DATA RECORDS:
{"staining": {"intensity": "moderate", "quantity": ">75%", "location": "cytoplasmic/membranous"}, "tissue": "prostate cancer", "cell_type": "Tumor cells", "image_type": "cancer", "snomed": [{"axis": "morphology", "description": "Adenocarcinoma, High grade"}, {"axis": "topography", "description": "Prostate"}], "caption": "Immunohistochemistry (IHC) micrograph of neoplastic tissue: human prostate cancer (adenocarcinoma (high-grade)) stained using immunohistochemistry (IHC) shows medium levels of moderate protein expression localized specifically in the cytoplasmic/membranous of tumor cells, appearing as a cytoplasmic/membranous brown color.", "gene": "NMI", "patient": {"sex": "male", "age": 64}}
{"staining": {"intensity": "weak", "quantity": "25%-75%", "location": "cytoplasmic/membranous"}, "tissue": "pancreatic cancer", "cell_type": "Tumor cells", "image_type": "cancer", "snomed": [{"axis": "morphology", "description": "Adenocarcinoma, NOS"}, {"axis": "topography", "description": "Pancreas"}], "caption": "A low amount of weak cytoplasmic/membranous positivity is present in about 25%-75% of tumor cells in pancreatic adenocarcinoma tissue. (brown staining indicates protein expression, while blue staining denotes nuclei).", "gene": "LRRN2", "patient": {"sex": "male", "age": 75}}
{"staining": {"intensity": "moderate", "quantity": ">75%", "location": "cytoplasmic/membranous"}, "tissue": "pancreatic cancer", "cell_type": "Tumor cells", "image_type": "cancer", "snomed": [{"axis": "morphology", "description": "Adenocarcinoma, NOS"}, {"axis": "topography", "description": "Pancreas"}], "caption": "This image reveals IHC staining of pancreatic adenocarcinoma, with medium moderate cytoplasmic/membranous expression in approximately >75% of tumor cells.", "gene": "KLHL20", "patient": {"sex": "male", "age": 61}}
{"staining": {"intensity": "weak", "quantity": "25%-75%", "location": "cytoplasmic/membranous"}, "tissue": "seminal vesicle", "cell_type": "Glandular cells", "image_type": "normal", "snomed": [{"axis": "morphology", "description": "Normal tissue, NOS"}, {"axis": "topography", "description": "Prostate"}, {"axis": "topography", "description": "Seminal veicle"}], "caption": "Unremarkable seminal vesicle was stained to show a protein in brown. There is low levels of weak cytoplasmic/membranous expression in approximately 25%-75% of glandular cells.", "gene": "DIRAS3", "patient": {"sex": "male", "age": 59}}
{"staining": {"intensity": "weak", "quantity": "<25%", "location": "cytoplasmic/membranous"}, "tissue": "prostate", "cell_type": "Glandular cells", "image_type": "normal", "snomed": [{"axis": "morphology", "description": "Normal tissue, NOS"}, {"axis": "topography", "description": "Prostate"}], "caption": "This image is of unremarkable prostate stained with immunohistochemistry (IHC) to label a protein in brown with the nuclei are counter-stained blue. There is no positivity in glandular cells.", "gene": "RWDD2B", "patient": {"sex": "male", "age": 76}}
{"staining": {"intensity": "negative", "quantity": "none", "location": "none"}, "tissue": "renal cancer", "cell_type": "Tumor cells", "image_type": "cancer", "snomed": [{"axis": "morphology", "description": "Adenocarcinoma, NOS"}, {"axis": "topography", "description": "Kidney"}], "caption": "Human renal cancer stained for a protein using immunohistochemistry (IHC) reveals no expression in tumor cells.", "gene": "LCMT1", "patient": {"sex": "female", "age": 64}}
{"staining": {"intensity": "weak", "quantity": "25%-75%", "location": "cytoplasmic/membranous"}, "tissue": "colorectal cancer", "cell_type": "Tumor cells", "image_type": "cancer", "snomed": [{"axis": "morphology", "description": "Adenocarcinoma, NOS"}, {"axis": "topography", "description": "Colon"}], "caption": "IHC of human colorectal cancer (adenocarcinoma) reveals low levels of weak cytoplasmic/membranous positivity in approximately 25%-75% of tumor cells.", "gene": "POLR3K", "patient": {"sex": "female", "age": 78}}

WHAT YOU SHOULD DO:
Would you transcribe every entry exactly?

RESULT OF THIS EXERCISE:
{"staining": {"intensity": "moderate", "quantity": ">75%", "location": "cytoplasmic/membranous"}, "tissue": "prostate cancer", "cell_type": "Tumor cells", "image_type": "cancer", "snomed": [{"axis": "morphology", "description": "Adenocarcinoma, High grade"}, {"axis": "topography", "description": "Prostate"}], "caption": "Immunohistochemistry (IHC) micrograph of neoplastic tissue: human prostate cancer (adenocarcinoma (high-grade)) stained using immunohistochemistry (IHC) shows medium levels of moderate protein expression localized specifically in the cytoplasmic/membranous of tumor cells, appearing as a cytoplasmic/membranous brown color.", "gene": "NMI", "patient": {"sex": "male", "age": 64}}
{"staining": {"intensity": "weak", "quantity": "25%-75%", "location": "cytoplasmic/membranous"}, "tissue": "pancreatic cancer", "cell_type": "Tumor cells", "image_type": "cancer", "snomed": [{"axis": "morphology", "description": "Adenocarcinoma, NOS"}, {"axis": "topography", "description": "Pancreas"}], "caption": "A low amount of weak cytoplasmic/membranous positivity is present in about 25%-75% of tumor cells in pancreatic adenocarcinoma tissue. (brown staining indicates protein expression, while blue staining denotes nuclei).", "gene": "LRRN2", "patient": {"sex": "male", "age": 75}}
{"staining": {"intensity": "moderate", "quantity": ">75%", "location": "cytoplasmic/membranous"}, "tissue": "pancreatic cancer", "cell_type": "Tumor cells", "image_type": "cancer", "snomed": [{"axis": "morphology", "description": "Adenocarcinoma, NOS"}, {"axis": "topography", "description": "Pancreas"}], "caption": "This image reveals IHC staining of pancreatic adenocarcinoma, with medium moderate cytoplasmic/membranous expression in approximately >75% of tumor cells.", "gene": "KLHL20", "patient": {"sex": "male", "age": 61}}
{"staining": {"intensity": "weak", "quantity": "25%-75%", "location": "cytoplasmic/membranous"}, "tissue": "seminal vesicle", "cell_type": "Glandular cells", "image_type": "normal", "snomed": [{"axis": "morphology", "description": "Normal tissue, NOS"}, {"axis": "topography", "description": "Prostate"}, {"axis": "topography", "description": "Seminal veicle"}], "caption": "Unremarkable seminal vesicle was stained to show a protein in brown. There is low levels of weak cytoplasmic/membranous expression in approximately 25%-75% of glandular cells.", "gene": "DIRAS3", "patient": {"sex": "male", "age": 59}}
{"staining": {"intensity": "weak", "quantity": "<25%", "location": "cytoplasmic/membranous"}, "tissue": "prostate", "cell_type": "Glandular cells", "image_type": "normal", "snomed": [{"axis": "morphology", "description": "Normal tissue, NOS"}, {"axis": "topography", "description": "Prostate"}], "caption": "This image is of unremarkable prostate stained with immunohistochemistry (IHC) to label a protein in brown with the nuclei are counter-stained blue. There is no positivity in glandular cells.", "gene": "RWDD2B", "patient": {"sex": "male", "age": 76}}
{"staining": {"intensity": "negative", "quantity": "none", "location": "none"}, "tissue": "renal cancer", "cell_type": "Tumor cells", "image_type": "cancer", "snomed": [{"axis": "morphology", "description": "Adenocarcinoma, NOS"}, {"axis": "topography", "description": "Kidney"}], "caption": "Human renal cancer stained for a protein using immunohistochemistry (IHC) reveals no expression in tumor cells.", "gene": "LCMT1", "patient": {"sex": "female", "age": 64}}
{"staining": {"intensity": "weak", "quantity": "25%-75%", "location": "cytoplasmic/membranous"}, "tissue": "colorectal cancer", "cell_type": "Tumor cells", "image_type": "cancer", "snomed": [{"axis": "morphology", "description": "Adenocarcinoma, NOS"}, {"axis": "topography", "description": "Colon"}], "caption": "IHC of human colorectal cancer (adenocarcinoma) reveals low levels of weak cytoplasmic/membranous positivity in approximately 25%-75% of tumor cells.", "gene": "POLR3K", "patient": {"sex": "female", "age": 78}}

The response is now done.